ON VIT PLUS LONGTEMPS ON DOIT TRAVAILLER PLUS LONGTEMPS



À grand renfort de budget public, la propagande bat son plein. Pleine page dans de grands quotidiens et hebdos (au total on parle d’une campagne coûtant 5 à 8 millions d’euros), le gouvernement enfonce le clou: «espérance de vie en France, 1950: 66 ans, 2010: 81 ans ...».

D’ailleurs dans de nombreux pays où il n’y a, malheureusement, ni protection sociale ni retraite, l’espérance de vie est beaucoup plus faible: 53 ans pour les hommes et 55 ans pour les femmes en Afrique! C’est d’ailleurs pourquoi FO, avec la CSI (Confédération syndicale internationale), se bat pour l’instauration d’un plancher de protection sociale universel.

Alors, devrait-on prendre le risque d’arrêter le progrès uniquement parce que les marchés financiers y voient, eux, une contrainte?

A-t-on d’ailleurs mesuré l’impact du droit à la retraite sur l’augmentation de l’espérance de vie à 60 ans? Quel serait le risque sur l’espérance de vie des générations futures d’un recul de l’âge de la retraite? À l’heure où l’on s’interroge sur l’impact de l’activité humaine sur l’évolution à long terme du climat, peut-on prendre le risque que les générations à venir nous reprochent d’avoir arrêté le progrès pour elles?
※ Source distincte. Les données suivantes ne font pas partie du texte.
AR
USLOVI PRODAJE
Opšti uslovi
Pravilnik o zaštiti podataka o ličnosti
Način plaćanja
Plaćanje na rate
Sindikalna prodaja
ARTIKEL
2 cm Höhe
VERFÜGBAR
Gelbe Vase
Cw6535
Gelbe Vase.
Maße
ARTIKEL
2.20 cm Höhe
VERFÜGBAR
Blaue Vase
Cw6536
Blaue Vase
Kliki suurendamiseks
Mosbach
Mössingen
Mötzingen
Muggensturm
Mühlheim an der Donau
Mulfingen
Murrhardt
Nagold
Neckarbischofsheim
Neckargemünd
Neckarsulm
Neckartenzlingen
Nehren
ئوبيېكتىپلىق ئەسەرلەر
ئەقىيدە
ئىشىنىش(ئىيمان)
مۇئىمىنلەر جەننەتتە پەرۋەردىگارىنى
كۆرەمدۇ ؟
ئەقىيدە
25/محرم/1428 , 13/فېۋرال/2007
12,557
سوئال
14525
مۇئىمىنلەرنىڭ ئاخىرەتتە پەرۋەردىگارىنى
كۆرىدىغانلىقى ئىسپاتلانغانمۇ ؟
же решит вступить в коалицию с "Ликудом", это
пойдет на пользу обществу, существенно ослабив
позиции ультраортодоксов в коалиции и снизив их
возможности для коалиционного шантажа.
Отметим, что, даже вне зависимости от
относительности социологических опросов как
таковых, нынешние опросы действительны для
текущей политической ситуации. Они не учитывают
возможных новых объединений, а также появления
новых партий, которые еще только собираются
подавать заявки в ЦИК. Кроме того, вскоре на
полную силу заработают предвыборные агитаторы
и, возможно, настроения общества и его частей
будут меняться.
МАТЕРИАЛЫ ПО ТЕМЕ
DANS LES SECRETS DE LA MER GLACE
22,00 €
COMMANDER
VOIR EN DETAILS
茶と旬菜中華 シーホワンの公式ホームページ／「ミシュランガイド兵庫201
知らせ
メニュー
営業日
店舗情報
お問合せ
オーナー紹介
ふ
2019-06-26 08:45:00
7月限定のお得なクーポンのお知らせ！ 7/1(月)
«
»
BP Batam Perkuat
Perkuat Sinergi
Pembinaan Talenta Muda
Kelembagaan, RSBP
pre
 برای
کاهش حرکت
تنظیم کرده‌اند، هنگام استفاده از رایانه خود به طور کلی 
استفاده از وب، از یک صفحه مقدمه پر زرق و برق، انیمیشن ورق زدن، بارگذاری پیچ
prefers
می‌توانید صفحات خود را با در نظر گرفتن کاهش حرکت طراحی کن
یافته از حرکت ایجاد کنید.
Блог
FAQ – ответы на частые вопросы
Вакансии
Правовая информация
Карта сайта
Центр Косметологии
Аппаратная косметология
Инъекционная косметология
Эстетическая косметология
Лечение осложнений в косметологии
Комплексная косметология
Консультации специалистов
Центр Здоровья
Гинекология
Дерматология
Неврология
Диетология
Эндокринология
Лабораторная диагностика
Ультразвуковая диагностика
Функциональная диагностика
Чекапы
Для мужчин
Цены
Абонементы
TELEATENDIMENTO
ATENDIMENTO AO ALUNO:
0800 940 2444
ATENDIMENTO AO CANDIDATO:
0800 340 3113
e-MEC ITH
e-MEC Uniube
Le risque que les générations à venir nous reprochent d’avoir arrêté le progrès

Environ 25.000 personnes décèdent chaque année entre 60 et 65 ans. Reculer l’âge légal de la retraite à 65 ans aurait immanquablement comme conséquence de priver ces personnes de tout bénéfice de la retraite. Et puis, l’espérance de vie est une moyenne. Raisonner ainsi conduirait à poser la question du recul de l’âge de la retraite des femmes, dont l’espérance de vie moyenne est supérieure à celle des hommes (84,5 ans pour 77,8 ans, selon l’INSEE en 2009), ou de telle catégorie professionnelle ou de telle population (ainsi, on observe un écart de 3 à 4 années d’espérance de vie entre les Régions Rhône-Alpes et Nord-Pas de Calais au détriment de cette dernière, selon l’INSEE en 2007).

En bonne santé?

Enfin l’espérance de vie en bonne santé, mesurée par l’INSEE – c’est-à-dire le nombre d’années en bonne santé ou sans limitation d’activité (dans les gestes de la vie quotidienne) et sans incapacités n’est que de 63,1 ans pour les hommes et 64,2 ans pour les femmes.

C’est d’ailleurs cohérent avec une autre donnée: la Caisse nationale d’assurance-vieillesse des travailleurs salariés (CNAVTS) constate qu’avant 1983, c’est-à-dire avant l’abaissement de l’âge de la retraite à 60 ans, 42% des pensions étaient attribuées au titre de l’invalidité ou de l’inaptitude au travail, proportion qui, avec l’abaissement de l’âge de la retraite à 60 ans, a été réduite à 18% en 2009. Cela représente encore 117 942 salariés sur un total de 660.471 nouveaux retraités.

Alors, devrait-on accepter de contraindre au travail des hommes et des femmes de plus de 60 ans dont l’activité est physiquement limitée? D’ailleurs les employeurs eux-mêmes ne s’y trompent pas: dans un sondage récent, tout en se disant favorables au recul de l’âge de la retraite au-delà de 60 ans, la grande majorité des chefs d’entreprise (61%) considèrent qu’au sein de leur entreprise, «on peut rester en activité dans de bonnes conditions seulement jusqu’à 60 ans et moins»!